If you could choose one word to describe your wedding day, what would it be and why?
Fulfilling. Because I worried about so many things, but at the end of the day, I was driving away to make a life with the man God had decided would be my husband.
What was your favorite part of your wedding day?
When Danny took me aside at the reception and washed my feet and promised to serve me for the rest of my life.
What were some of the unique challenges you faced in planning your wedding?
My sister and I are less than 2 years apart. We work together, play together, and used to do everything together. We've always shared. We got married 1 week apart. I got engaged first, but she got married first. It was really difficult for me to fight against being jealous and resentful towards her while we got ready for our weddings. It helped me to learn even more that my wedding was not about me and my fiancé, but about the glory of God and His jealous love for His church.
What did you want your wedding to mean and represent? How did you present that meaning?
We wanted our wedding to represent the ceaseless love and commitment that God gives to us, as His beloved. That's such a celebratory, joyful, beautiful, comforting reality! I just thought about that any time I had to make a decision.
What songs and Scriptures did you include in your ceremony?
We all sang Come Thou Fount and Be Thou My Vision, Danny's and my favorite hymn. I remember nothing from what our pastor talked about, but I think he referenced Ephesians 5.
What advice would you give Christ-following couples as they plan their weddings?
Realize that it's NOT about you, like everyone says. And it's NOT the most important day of your life. It's your opportunity to display God's beautiful self-sacrificing love for His people as you jump-start your life with another sinner in a joyful God ordained celebration!

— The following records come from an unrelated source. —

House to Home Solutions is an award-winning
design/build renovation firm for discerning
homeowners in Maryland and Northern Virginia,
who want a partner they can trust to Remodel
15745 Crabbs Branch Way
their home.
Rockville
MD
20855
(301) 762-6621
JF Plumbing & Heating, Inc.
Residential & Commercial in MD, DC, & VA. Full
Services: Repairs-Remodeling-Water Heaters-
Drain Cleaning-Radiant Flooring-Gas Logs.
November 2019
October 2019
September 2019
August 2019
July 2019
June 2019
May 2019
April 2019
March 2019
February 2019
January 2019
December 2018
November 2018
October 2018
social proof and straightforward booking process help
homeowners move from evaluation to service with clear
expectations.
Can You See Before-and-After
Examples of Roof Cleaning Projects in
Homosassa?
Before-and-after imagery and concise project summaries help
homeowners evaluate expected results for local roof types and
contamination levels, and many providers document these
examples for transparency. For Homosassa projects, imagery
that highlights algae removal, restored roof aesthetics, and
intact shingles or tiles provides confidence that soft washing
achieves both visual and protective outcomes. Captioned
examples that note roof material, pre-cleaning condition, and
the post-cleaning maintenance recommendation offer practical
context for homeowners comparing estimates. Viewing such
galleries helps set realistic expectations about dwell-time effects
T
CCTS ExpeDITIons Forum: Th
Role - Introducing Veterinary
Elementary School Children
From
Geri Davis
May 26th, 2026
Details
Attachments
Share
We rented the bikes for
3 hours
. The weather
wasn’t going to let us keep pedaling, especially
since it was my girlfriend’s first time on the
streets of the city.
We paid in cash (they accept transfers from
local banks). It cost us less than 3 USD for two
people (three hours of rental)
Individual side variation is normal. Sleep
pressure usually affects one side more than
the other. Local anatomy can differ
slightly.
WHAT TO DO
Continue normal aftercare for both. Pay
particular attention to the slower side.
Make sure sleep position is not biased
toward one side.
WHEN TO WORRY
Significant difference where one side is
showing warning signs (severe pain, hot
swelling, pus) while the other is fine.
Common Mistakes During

What do you see as the relationship between the wedding and the marriage?
It's very covenantal and official in my mind. When marriage gets very hard, the wedding comes in handy to remind you of what you promised to your spouse and to God. But it's the beginning, the commencement ceremonies, the joyful send-off that your family throws you. Other than that, it's so small compared to the actual marriage. You have to think past the wedding day.